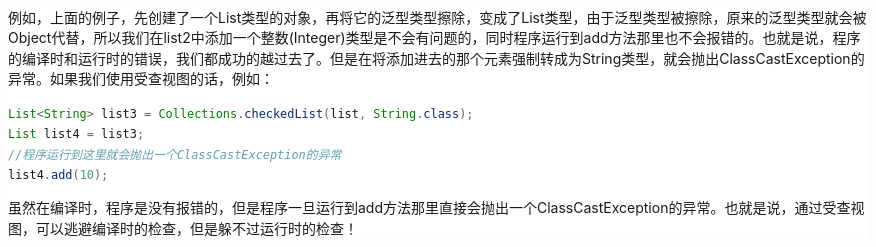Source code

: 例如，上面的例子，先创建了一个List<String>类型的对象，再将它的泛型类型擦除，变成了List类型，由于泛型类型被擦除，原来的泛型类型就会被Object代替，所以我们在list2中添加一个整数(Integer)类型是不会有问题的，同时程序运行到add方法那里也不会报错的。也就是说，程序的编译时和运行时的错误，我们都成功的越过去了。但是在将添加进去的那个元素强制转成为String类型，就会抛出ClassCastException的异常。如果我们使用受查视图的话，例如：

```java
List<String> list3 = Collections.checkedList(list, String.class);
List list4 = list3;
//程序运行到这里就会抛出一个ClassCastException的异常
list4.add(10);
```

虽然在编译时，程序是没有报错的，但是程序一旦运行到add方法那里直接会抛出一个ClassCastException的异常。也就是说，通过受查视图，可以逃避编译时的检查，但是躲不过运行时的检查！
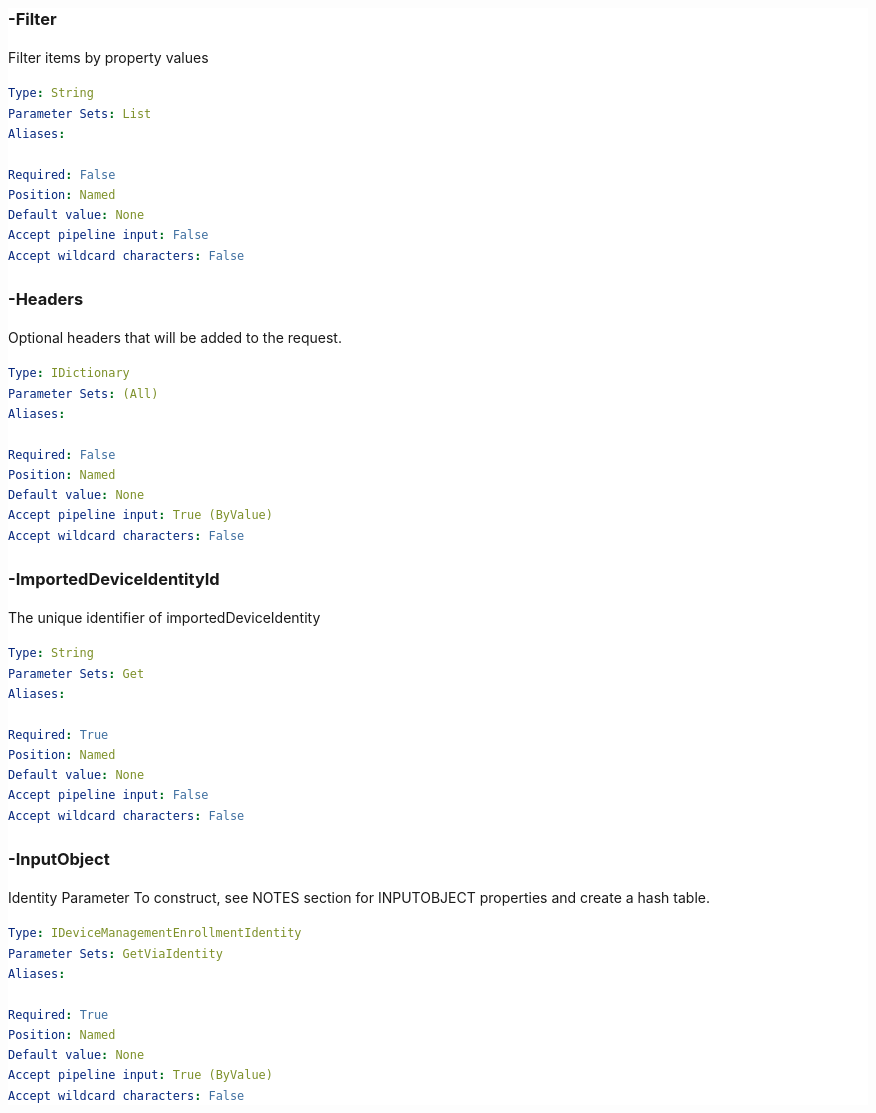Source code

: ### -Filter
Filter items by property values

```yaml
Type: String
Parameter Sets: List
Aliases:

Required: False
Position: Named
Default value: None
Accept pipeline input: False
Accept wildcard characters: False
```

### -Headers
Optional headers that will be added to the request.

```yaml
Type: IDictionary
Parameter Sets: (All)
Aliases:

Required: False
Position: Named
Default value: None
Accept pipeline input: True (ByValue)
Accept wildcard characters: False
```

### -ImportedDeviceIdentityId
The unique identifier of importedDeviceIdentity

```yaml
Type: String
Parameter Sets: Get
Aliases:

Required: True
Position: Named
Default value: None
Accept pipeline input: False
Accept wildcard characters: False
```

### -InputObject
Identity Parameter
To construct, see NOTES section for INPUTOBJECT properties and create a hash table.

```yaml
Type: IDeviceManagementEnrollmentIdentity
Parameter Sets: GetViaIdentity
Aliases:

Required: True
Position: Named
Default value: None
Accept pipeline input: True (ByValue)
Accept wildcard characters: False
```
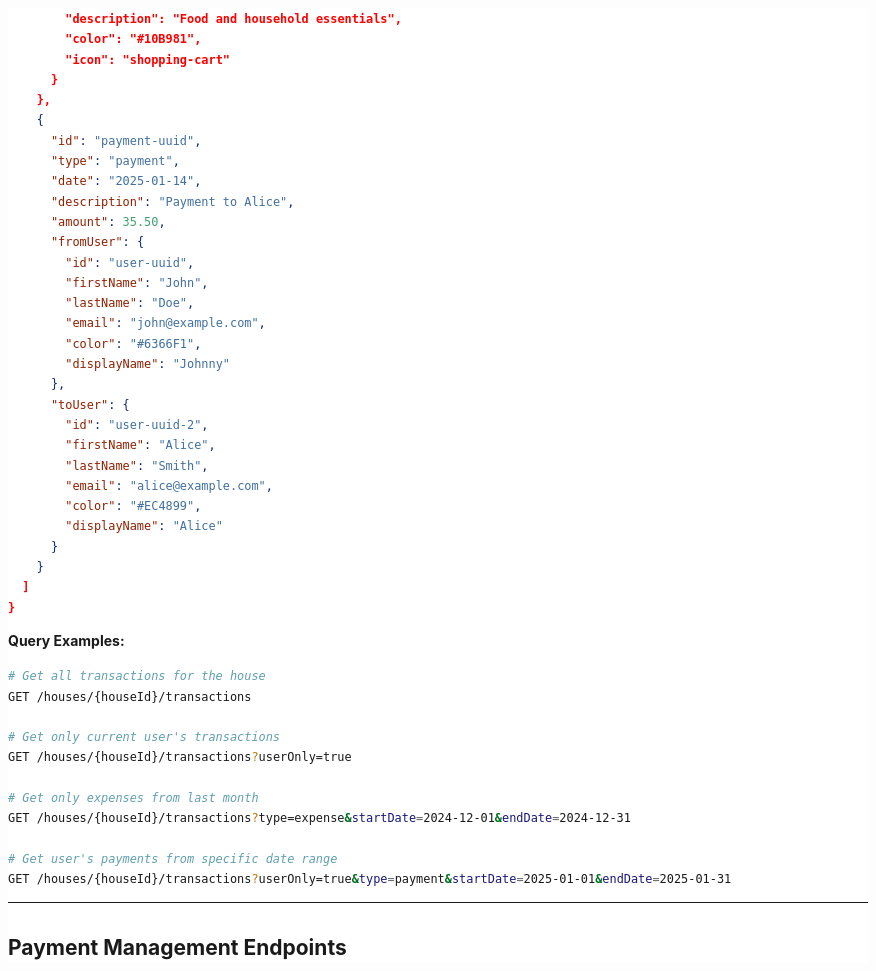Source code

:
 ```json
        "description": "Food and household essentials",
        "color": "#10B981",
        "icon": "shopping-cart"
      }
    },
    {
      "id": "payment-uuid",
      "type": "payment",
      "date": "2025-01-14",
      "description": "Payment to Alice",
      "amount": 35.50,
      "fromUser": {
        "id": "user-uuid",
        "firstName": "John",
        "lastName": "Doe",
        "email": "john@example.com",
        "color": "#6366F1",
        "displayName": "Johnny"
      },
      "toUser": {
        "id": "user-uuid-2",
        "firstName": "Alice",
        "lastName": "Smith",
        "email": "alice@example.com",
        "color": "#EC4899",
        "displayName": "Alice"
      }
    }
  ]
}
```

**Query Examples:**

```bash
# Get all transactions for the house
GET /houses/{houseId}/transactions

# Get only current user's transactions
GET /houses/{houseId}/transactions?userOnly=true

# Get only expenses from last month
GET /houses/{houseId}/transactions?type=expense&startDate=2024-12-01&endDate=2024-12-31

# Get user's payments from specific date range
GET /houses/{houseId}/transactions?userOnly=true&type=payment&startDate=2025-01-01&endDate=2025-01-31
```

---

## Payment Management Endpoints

________________________________________

_What you need to do_
Whenever a line of the records holds the string "startDate", pick it out and copy it.

_Solution to the exercise_
GET /houses/{houseId}/transactions?type=expense&startDate=2024-12-01&endDate=2024-12-31
GET /houses/{houseId}/transactions?userOnly=true&type=payment&startDate=2025-01-01&endDate=2025-01-31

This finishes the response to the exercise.